The entrance to Crossbones graveyard is entirely covered with tributes in the form of streamers, garlands, dolls and memento mori tied to the iron bars of the gate. Songs and letters are dedicated to the spirits of those who lie within. Their names are memorialized on white ribbons also tied to the gate. For centuries Cross Bones was a burial site for outcasts. It is now a place of pilgrimage and home to unusual celebrations, led by John Crow, in honour of our city’s ancestors. It is a spiritual occasion that is free for all. According to Constable, the vigils that his alter ego conducts on the 24th of each month are “inclusive, secular events open to all faiths and none”. These spiritual-secular-poetic events have the mark of Blake, Smart and Dickens on them. They attract the mad and the lonely, the good and the curious, the tourist and the sensitive soul, young and old.

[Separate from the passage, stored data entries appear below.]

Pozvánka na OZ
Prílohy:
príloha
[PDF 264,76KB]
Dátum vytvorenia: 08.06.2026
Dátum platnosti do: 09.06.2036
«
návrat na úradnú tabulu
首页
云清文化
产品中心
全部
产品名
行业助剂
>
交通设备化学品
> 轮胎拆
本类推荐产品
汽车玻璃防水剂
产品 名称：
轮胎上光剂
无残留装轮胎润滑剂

The July 23 vigil ties in with Mary Magdalene’s Feast Day and the Goddess Isis who was worshipped at this time of year in Ancient Egypt. “The vigil allows space for creative offerings and other acts of beauty.”  Forgiveness is the name of the day, and self-expression forges identity in common with others – just the ticket for those who do not know themselves. Those who attend the vigil will attest that taking part is a restorative act of faith.

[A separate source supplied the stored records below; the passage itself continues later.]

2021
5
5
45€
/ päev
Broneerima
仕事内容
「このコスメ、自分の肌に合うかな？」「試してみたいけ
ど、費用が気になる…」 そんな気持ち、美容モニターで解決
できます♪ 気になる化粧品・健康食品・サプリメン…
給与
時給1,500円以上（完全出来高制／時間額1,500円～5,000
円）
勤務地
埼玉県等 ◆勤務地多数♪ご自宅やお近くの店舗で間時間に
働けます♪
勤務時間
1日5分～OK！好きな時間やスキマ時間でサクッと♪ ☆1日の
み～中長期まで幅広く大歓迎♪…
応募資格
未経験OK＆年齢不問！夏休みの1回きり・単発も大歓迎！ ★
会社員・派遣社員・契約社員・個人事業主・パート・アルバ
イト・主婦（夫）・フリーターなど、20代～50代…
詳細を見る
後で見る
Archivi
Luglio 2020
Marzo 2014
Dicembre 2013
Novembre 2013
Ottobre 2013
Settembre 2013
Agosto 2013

Unfortunately, the story does not end here. As the Friends of Crossbones website states, Transport for London has earmarked the site for potential development. Friends of Crossbones petitioned the Mayor of London that the site be converted to a memorial garden. In response to Question Number 1938 / 2008 Cross Bones Graveyard – SE1, Boris prevaricated thus:

“The site is to be used as a Thameslink 2000 project works site between now [2008] and 2015. Future development plans have yet to be worked up but will be prepared recognizing the archaeological interest of this site. This will include consultation with all parties with an interest in the site.” 

I wonder what a fundamentalist would say to that?